◆ WHAT THE TASK REQUIRES:
From the records below, state how many lines hold the string "demonstrates", without any other text.

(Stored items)
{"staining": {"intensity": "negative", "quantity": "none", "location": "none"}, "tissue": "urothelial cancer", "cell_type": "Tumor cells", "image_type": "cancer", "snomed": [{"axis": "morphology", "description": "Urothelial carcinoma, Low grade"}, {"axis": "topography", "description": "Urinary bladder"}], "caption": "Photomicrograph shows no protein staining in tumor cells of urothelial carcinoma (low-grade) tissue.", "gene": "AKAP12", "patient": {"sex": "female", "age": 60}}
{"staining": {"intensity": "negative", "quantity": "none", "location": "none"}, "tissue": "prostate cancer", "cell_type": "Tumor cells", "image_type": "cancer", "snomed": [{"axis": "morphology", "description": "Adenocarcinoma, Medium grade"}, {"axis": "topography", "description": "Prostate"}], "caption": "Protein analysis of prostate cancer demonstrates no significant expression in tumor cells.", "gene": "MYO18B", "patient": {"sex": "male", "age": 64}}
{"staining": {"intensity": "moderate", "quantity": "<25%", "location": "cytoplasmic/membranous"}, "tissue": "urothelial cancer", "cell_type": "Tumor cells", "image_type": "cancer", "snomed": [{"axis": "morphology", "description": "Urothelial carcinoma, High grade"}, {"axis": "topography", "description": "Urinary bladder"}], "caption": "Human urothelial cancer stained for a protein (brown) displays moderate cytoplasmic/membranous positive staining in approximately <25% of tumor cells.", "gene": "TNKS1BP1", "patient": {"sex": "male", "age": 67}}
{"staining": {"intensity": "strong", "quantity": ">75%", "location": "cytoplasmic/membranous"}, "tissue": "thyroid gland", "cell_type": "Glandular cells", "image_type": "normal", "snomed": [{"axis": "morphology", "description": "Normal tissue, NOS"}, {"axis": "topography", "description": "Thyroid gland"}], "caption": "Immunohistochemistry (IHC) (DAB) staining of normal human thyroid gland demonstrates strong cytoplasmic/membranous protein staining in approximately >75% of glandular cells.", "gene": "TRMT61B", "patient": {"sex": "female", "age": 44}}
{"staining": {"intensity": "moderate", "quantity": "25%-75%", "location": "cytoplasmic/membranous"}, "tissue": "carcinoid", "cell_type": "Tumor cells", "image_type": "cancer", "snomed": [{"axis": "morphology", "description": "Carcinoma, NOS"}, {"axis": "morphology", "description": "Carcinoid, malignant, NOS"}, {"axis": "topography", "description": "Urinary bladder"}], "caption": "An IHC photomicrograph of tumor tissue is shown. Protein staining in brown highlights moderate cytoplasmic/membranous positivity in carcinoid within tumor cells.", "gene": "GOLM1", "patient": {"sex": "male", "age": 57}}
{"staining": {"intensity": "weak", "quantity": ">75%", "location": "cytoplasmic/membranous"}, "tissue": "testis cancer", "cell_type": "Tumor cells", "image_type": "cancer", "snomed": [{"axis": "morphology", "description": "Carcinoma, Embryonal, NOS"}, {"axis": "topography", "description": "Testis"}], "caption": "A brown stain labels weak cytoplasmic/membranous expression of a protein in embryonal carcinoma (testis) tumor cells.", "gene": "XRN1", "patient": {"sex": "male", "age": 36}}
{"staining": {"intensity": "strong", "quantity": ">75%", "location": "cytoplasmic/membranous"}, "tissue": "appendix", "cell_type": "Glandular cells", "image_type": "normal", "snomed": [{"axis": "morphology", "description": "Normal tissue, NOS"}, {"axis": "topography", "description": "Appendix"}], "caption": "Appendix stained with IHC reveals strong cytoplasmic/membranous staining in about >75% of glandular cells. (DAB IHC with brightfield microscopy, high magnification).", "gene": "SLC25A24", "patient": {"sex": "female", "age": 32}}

◆ ANSWER FOR THIS EXERCISE:
2